Veintisés años más tarde, cuando el VIH es en el mundo occidental un padecimiento ya controlado, y en contadas ocasiones una sentencia fatal, Christophe Honoré lanza una mirada entre melancólica y desencantada a esa vieja época de todos los peligros, anterior a los teléfonos celulares y a las aplicaciones de rápida interacción erótica, en la que prevalecía el ligue callejero gay y sus audacias jubilosas, y donde el rechazo a la norma establecida era una seña de identidad comunitaria para una tribu de parias sexuales. Los personajes de Honoré no pertenecen del todo a esa categoría rebelde. El escritor Jacques es padre de un niño de 10 años que asiste perplejo y amoroso al padecimiento terminal de ese hombre al que apenas conoce a medias, mientras Arthur, el imberbe enamorado, navega con sorprendente fluidez sexual y gracia entre su paciente amante femenina y el hombre atractivo en cuya figura coinciden, amargamente, su primer gran entusiasmo homosexual y el drama de su desvanecimiento inminente. Los dos personajes aspiran a la plenitud amorosa de cara al sida, la peor contrariedad posible. Como un contraste sugerente, el director muestra al hombre maduro que es Mathieu (Denis Podalydès), taciturno sobreviviente de todas las batallas, un escéptico resignado a perder la mayor de todas ellas, el entusiasmo amoroso correspondido.

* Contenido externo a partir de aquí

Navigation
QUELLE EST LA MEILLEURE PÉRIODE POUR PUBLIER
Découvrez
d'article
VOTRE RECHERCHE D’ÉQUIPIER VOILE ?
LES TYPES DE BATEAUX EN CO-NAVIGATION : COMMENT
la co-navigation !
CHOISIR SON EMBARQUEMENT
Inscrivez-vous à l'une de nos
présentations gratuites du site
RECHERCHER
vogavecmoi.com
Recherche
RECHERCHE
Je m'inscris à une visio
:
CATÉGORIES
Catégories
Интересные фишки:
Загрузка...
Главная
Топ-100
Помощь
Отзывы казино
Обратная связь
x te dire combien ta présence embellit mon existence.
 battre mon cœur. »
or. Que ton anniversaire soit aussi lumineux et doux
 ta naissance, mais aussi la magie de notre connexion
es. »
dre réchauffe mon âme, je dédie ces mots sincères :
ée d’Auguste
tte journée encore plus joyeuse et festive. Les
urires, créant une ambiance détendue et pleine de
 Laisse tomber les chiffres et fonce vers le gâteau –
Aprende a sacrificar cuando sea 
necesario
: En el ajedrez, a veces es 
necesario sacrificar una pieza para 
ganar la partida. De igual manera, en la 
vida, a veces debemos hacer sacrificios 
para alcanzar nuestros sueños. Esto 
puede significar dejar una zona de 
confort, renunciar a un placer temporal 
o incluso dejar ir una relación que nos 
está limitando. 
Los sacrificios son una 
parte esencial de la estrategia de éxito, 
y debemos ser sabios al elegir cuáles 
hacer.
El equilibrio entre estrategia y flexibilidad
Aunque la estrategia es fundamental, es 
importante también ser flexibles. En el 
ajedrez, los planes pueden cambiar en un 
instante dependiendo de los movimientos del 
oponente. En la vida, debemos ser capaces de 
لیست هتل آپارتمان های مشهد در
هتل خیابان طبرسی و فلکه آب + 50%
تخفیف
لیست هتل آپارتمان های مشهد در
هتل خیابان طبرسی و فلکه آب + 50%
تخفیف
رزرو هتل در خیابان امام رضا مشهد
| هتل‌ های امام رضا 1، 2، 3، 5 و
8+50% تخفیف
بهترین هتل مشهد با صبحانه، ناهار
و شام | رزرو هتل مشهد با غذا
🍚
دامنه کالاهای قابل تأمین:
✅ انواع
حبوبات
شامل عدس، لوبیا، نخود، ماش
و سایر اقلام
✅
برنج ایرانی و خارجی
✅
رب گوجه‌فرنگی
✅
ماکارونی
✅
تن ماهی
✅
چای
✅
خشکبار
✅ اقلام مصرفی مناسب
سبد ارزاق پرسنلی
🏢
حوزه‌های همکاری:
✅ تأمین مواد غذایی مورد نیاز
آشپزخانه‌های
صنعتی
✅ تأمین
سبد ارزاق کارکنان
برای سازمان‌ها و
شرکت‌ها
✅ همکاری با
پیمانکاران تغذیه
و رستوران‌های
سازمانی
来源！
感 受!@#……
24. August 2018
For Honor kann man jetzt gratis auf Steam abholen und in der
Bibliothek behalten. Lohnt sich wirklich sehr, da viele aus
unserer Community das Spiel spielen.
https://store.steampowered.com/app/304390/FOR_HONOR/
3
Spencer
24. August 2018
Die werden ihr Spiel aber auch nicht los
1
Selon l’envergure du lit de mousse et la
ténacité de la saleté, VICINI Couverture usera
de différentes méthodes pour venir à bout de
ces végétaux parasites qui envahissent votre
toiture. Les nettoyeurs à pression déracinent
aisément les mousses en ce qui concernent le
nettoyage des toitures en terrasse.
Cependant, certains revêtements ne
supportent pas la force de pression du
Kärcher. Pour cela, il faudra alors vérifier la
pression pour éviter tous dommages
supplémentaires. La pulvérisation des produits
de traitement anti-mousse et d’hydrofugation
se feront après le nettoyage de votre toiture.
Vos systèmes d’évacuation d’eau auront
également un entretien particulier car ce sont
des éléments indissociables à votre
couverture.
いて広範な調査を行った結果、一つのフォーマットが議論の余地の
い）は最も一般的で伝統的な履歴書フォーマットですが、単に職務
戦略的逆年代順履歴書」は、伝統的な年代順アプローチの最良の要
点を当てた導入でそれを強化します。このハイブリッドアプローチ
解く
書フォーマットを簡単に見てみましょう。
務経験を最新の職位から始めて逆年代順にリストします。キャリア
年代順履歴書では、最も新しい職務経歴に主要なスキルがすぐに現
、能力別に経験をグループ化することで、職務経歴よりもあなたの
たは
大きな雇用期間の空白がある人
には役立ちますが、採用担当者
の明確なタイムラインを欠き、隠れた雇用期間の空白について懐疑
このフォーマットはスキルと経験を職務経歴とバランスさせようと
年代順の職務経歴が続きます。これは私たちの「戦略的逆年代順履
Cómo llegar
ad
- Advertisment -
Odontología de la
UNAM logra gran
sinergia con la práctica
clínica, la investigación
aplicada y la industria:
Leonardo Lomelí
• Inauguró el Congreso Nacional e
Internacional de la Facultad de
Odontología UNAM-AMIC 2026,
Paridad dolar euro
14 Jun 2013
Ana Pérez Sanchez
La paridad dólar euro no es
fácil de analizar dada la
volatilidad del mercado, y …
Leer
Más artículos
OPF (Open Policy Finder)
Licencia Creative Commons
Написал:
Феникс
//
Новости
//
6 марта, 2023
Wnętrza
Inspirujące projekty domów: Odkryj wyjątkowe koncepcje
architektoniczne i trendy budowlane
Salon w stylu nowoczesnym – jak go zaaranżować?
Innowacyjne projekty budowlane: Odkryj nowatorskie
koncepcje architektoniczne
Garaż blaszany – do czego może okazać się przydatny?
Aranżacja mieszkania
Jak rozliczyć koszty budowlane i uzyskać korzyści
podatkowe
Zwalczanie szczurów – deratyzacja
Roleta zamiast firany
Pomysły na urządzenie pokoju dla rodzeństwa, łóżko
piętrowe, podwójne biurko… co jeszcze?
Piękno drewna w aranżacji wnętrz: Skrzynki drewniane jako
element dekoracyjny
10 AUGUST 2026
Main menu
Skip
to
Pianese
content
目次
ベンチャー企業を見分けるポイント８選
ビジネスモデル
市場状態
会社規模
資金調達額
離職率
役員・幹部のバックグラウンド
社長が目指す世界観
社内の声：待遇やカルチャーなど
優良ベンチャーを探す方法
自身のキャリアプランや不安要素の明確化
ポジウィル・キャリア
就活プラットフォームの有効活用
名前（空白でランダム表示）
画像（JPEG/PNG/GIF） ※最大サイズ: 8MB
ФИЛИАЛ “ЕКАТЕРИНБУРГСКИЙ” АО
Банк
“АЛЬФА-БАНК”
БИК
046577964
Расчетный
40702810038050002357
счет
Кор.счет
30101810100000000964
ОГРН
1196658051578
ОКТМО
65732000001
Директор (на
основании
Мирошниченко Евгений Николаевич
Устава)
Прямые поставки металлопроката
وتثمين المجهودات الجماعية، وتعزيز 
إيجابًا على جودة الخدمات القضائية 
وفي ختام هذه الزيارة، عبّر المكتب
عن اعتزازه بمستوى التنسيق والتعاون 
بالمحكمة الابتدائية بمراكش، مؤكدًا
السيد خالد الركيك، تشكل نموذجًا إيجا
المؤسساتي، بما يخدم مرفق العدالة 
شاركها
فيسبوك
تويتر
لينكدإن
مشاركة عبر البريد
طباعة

Vivir deprisa, amar despacio describe, fino escrutinio de sentimientos, saldo de la suma de esperanzas frustradas, es el retrato de una época parecida a muy pocas otras. No sorprenden que el director haya conjugado las asperezas morales presentes en su adaptación de la obra de Georges Batalille Mi madre (2004), y el juego travieso de esa fantasía musical que fue Las canciones de París (2007) para encontrar el balance y el tono justo de esta evocación de una historia de amor sin porvenir en la que el melodrama ha sido sustituido, de modo muy discreto, por una añoranza sentimental que es también un tributo abierto a la literatura y a la fotografía, a través de una mención visual a Hervé Guibert; al teatro mediante referencias muy explícitas a Bernard-Marie Koltès, y finalmente al cine y a toda su incurable vocación romántica, en una rápida alusión a François Truffaut, el mayor cómplice artista de Christophe Honoré.

Se exhibe en la Cineteca Nacional y en salas comerciales.